=== DOCUMENT SEGMENT ===
Underage shooters have proven to be particularly reckless, she said, recalling one Caldwell spree of 11 drive-bys in just a few days. The five juveniles involved chose their targets so casually, she said, that one of the houses they shot up was a rental where “someone just thought they remembered that someone from a rival gang used to live there.”
Higgins’ legislative wish list aims to make it harder for gangs to operate from prison.
One proposed bill, aimed at drying up a key money-making endeavor for prison gangs, would make it a felony to smuggle into prison or possess in prison more than a certain amount — probably 3 ounces — of tobacco.
“A can of Bugler (a brand of roll-your-own tobacco) you could buy for 99 cents on sale is worth $40 inside the prison,” he said. “And the gangs are nearly always in control of any big quantity of tobacco.”
The other law he hopes will pass this winter would fight one of the biggest problems gang investigators face: contraband phones.
“We want to make it a felony to introduce cellphones within a prison,” Higgins said. “If they can make calls without going through the monitored phone system, they can coordinate attacks, they can coordinate riots. They can continue to operate as a leader while they’re incarcerated.

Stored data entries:
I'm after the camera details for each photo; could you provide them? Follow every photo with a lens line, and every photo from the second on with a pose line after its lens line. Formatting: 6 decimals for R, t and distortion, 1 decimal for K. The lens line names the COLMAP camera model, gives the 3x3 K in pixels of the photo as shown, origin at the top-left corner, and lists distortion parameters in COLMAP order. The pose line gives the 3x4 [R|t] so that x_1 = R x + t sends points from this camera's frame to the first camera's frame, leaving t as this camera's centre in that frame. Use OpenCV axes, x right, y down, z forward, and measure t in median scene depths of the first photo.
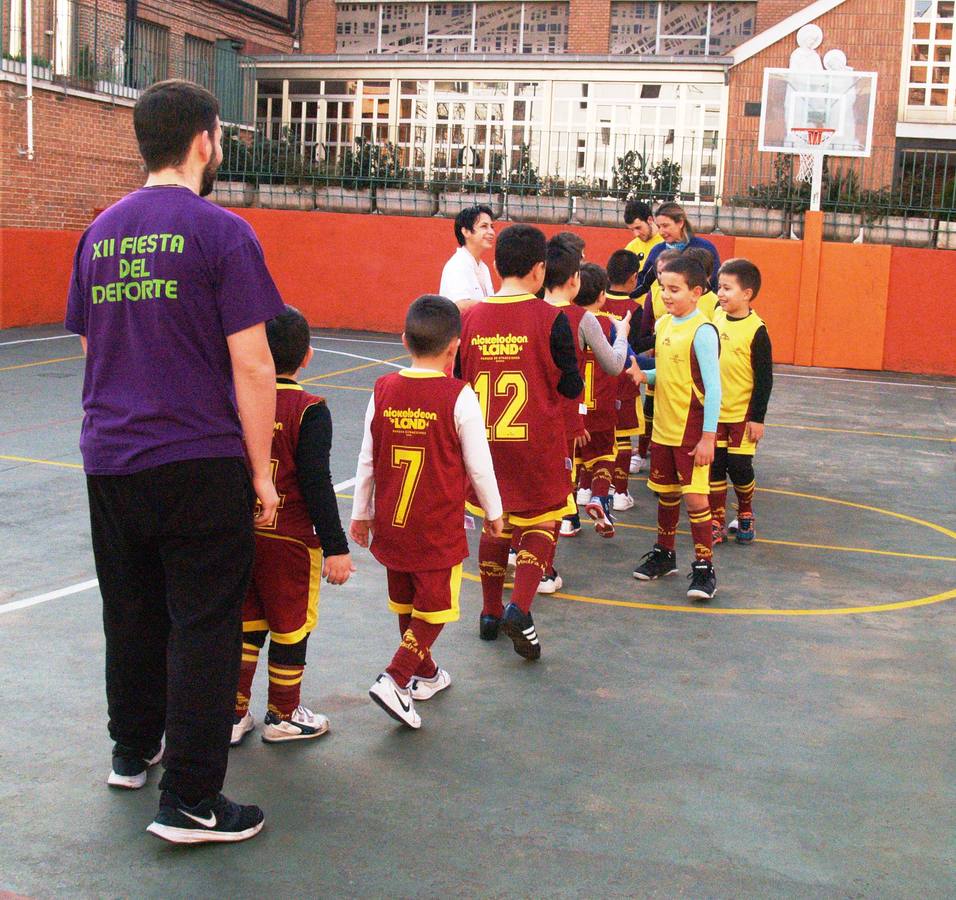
lens RADIAL K [[1353.3, 0, 478.0], [0, 1353.3, 450.0], [0, 0, 1]] dist [-0.104648, -0.006060]
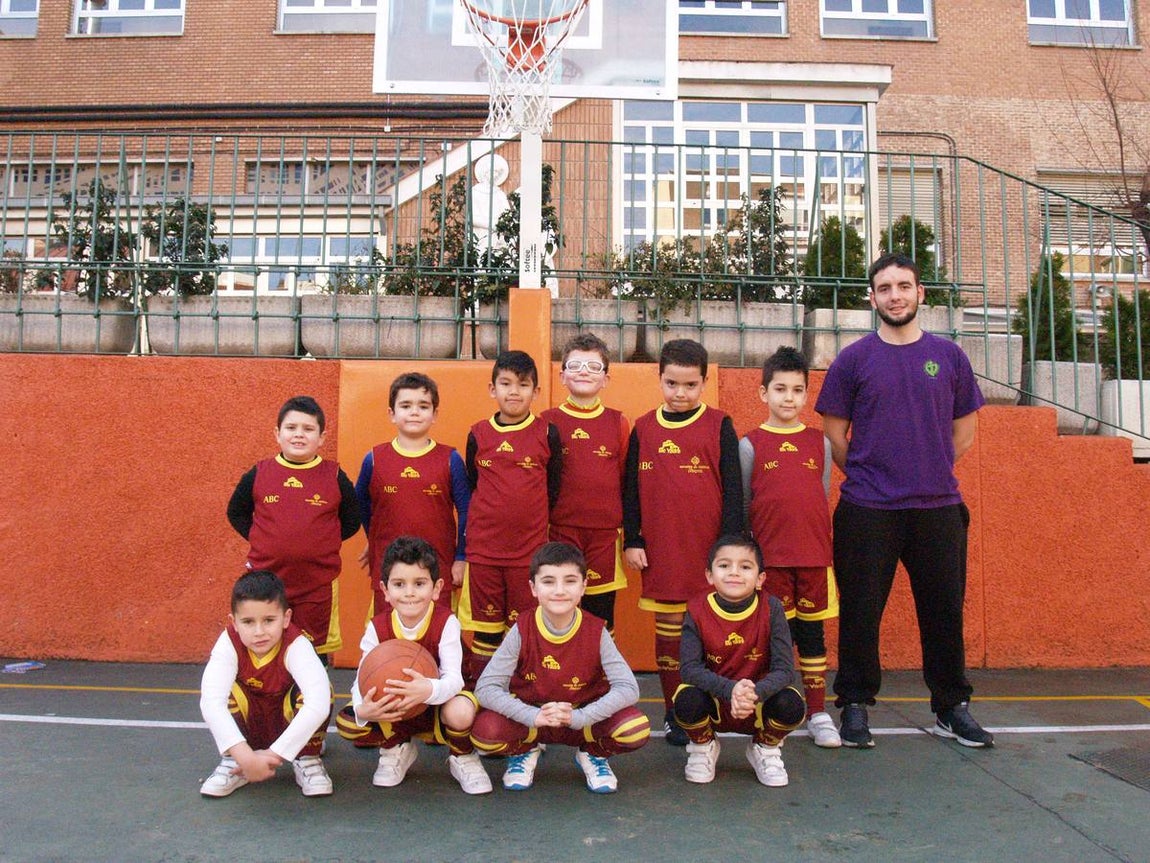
lens RADIAL K [[1033.3, 0, 575.0], [0, 1033.3, 431.5], [0, 0, 1]] dist [-0.092177, 0.013821]
pose [[0.950376, -0.020338, 0.310437, 0.160850], [0.084846, 0.976978, -0.195743, -0.070839], [-0.299310, 0.212368, 0.930222, 0.692055]]
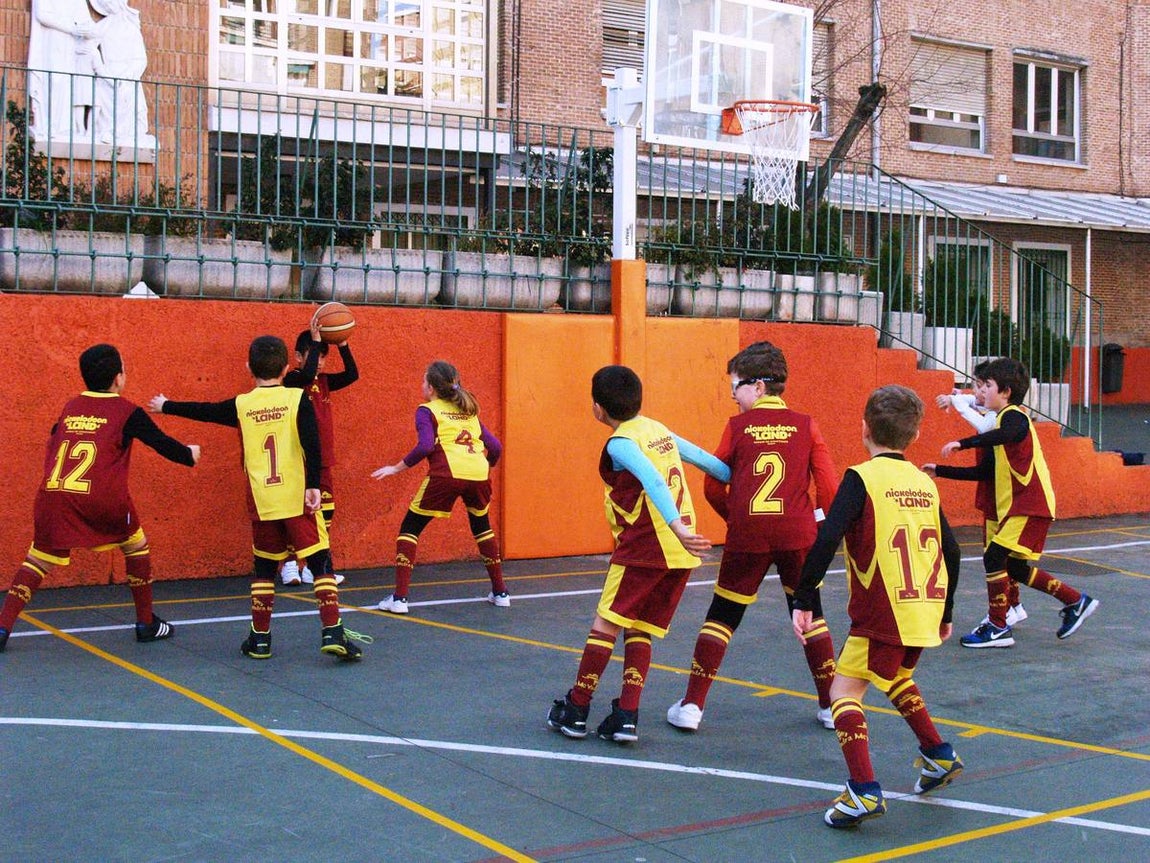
lens RADIAL K [[1755.2, 0, 575.0], [0, 1755.2, 431.5], [0, 0, 1]] dist [-0.139728, 0.091760]
pose [[0.613413, -0.079910, 0.785710, -0.300808], [0.136543, 0.990617, -0.005850, -0.107350], [-0.777870, 0.110871, 0.618568, 0.581899]]
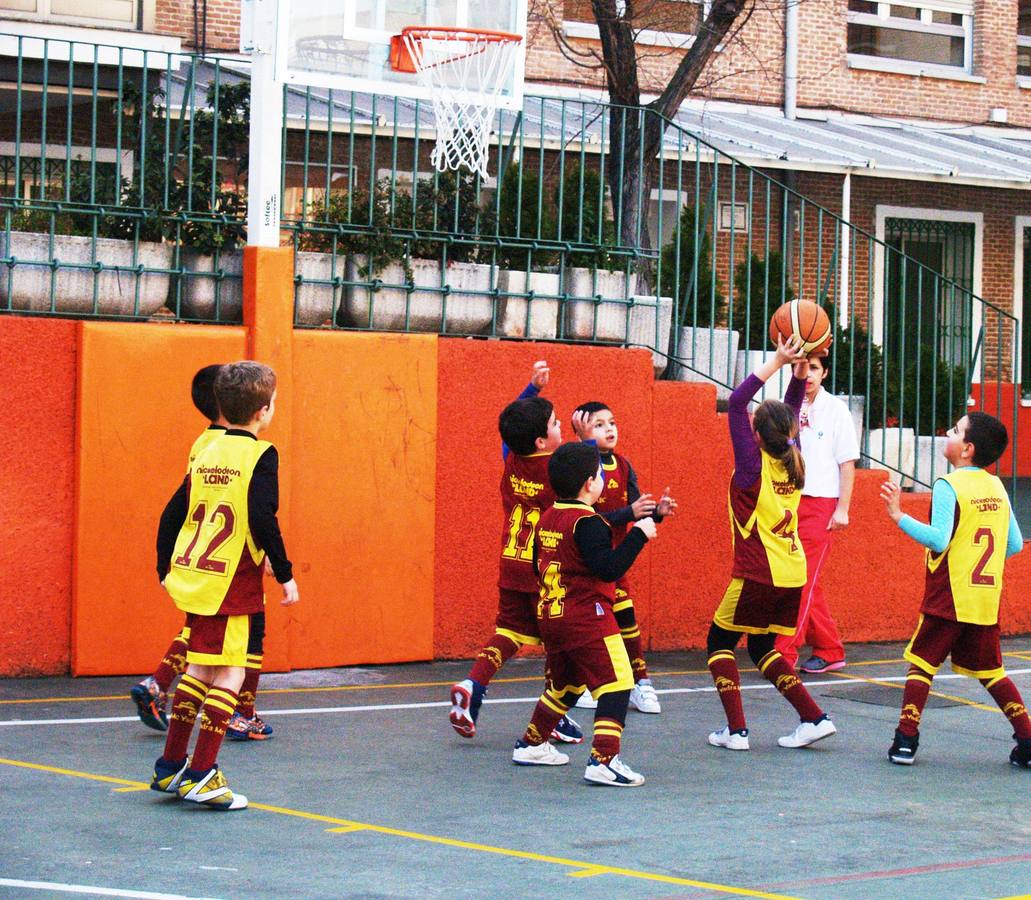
lens RADIAL K [[3039.7, 0, 605.7], [0, 3039.7, 450.4], [0, 0, 1]] dist [-0.074981, -0.188031]
pose [[0.556513, -0.052394, 0.829185, -0.375876], [0.124929, 0.991940, -0.021169, -0.091899], [-0.821393, 0.115370, 0.558573, 0.457376]]
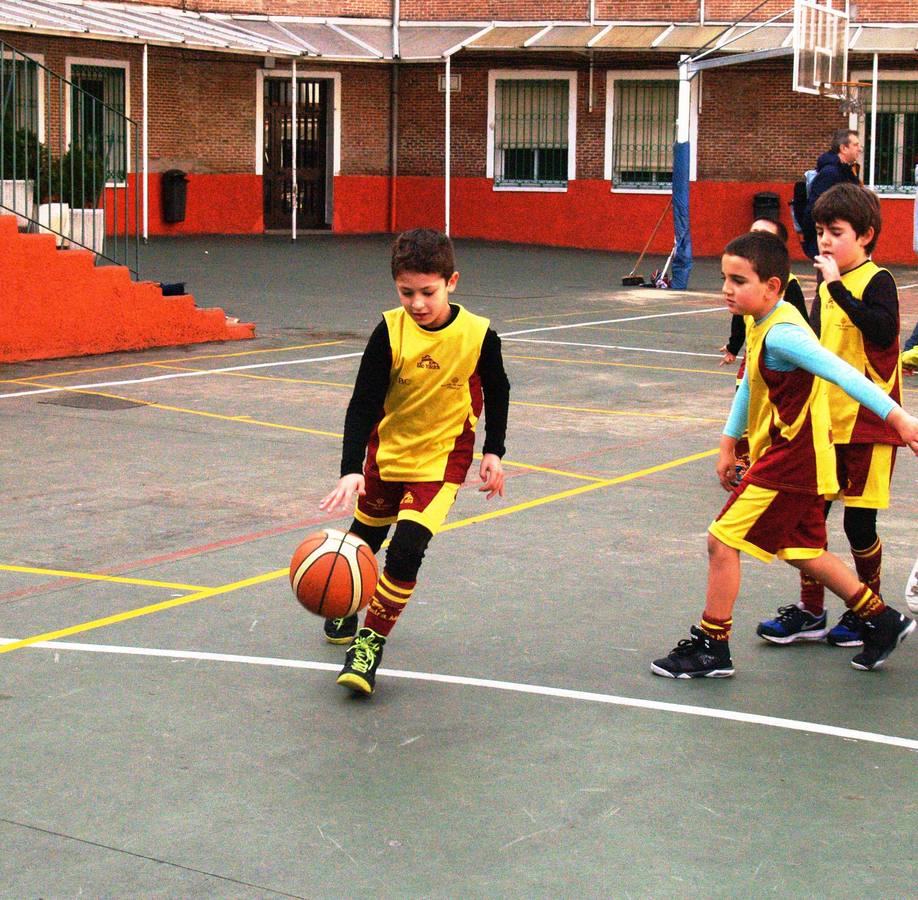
lens RADIAL K [[1944.2, 0, 423.7], [0, 1944.2, 450.0], [0, 0, 1]] dist [-0.130381, 0.116708]
pose [[0.242487, -0.173509, 0.954513, -0.312570], [0.136736, 0.980168, 0.143436, -0.101417], [-0.960470, 0.095735, 0.261403, 0.554826]]
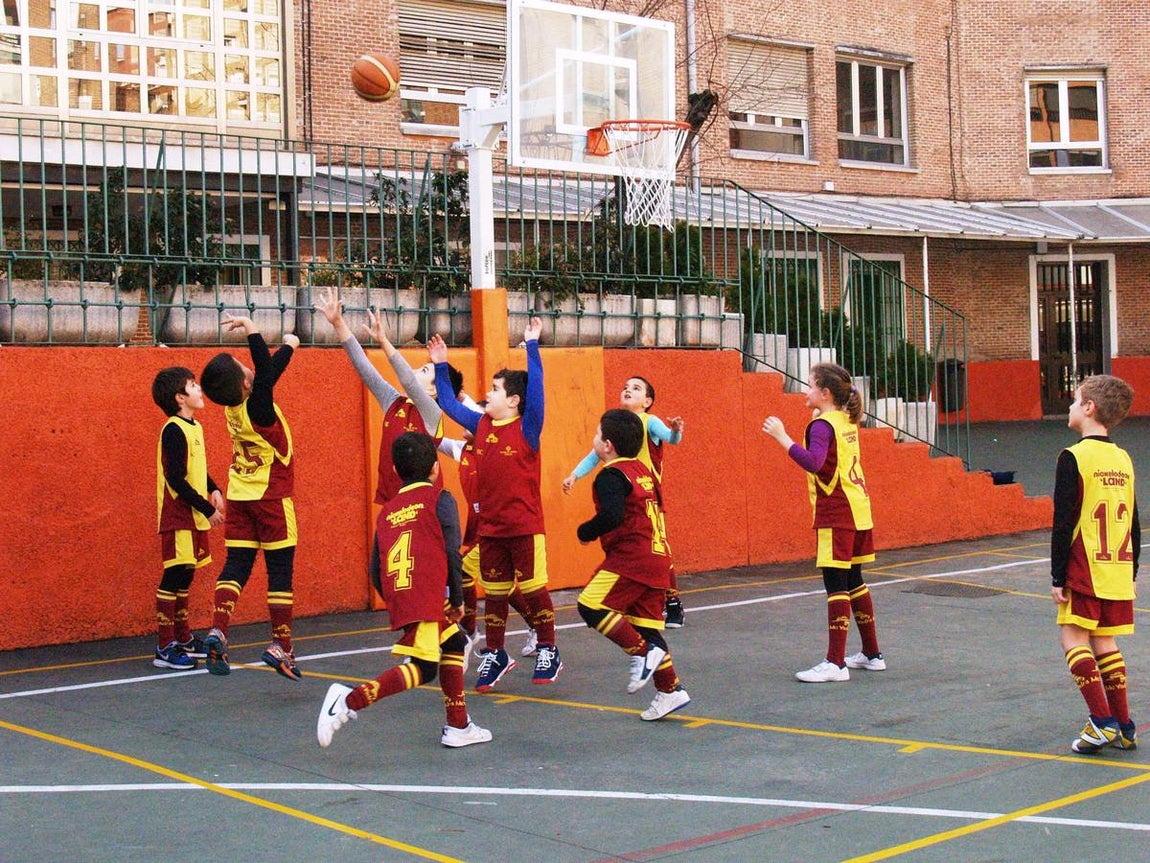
lens RADIAL K [[1965.5, 0, 575.0], [0, 1965.5, 431.5], [0, 0, 1]] dist [-0.135705, 0.073128]
pose [[0.512142, -0.084705, 0.854714, -0.354671], [0.177896, 0.984007, -0.009076, -0.110509], [-0.840276, 0.156698, 0.519020, 0.584775]]
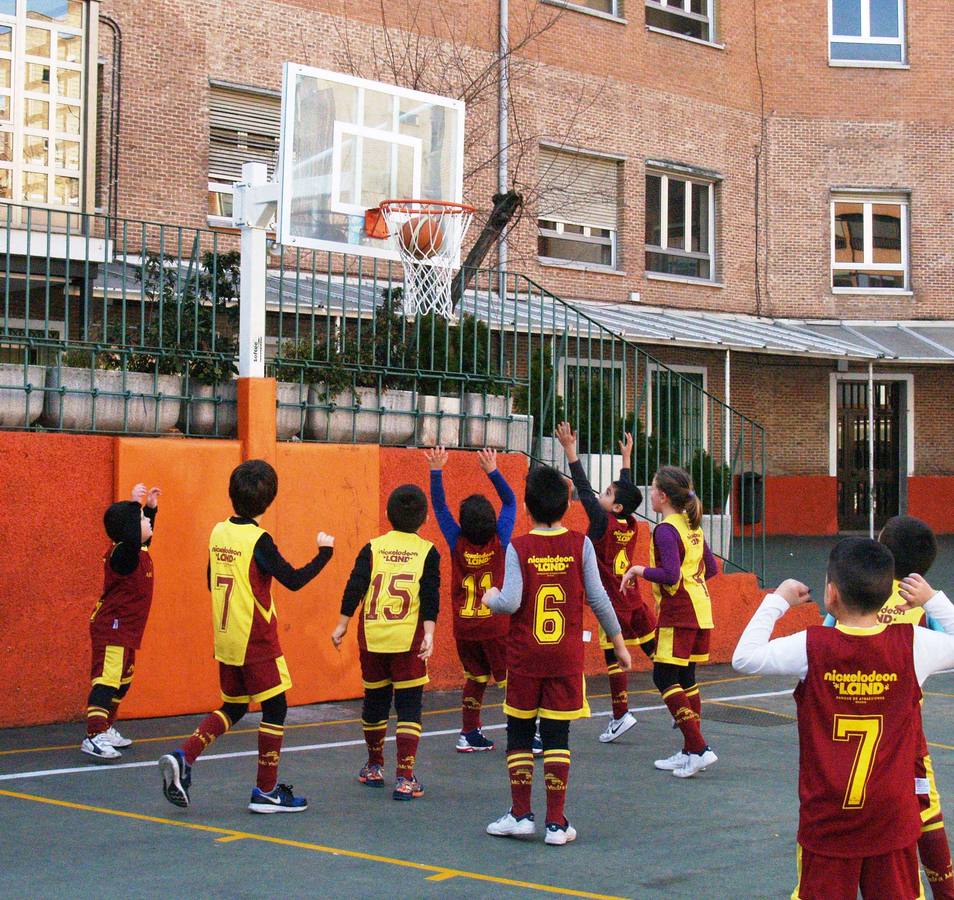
lens RADIAL K [[1881.7, 0, 477.0], [0, 1881.7, 450.0], [0, 0, 1]] dist [-0.132454, -0.019805]
pose [[0.475106, -0.029579, 0.879432, -0.282062], [0.143981, 0.988578, -0.044535, -0.110165], [-0.868069, 0.147780, 0.473938, 0.610090]]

=== TASK DIRECTIONS ===
Continue the article about laws targeting prison gangs, picking up after its last sentence. The rows have nothing to do with this.

=== TASK ANSWER ===
“But right now if we catch them with a cellphone, it’s just a disciplinary offense, and it doesn’t mean anything,” he said.
In the past year, prison staff confiscated 18 cellphones from inmates, and there are likely numerous others they never found. Officials don’t know who smuggled them in or how, he said, but all of the devices found were prepaid phones that are hard to trace to individuals — especially since savvy prisoners conceal the SIM cards separately from the phones.
IDOC has some cellphone detection equipment, including a phone-sniffing dog at the medium-security Idaho State Correctional Institution. Officials hope to add more sophisticated equipment soon.
“It’s a huge deal,” Higgins said. “If we lock someone up in prison, we need to make sure they can’t continue to do business and do harm to the community. If they do, I take great offense at that.”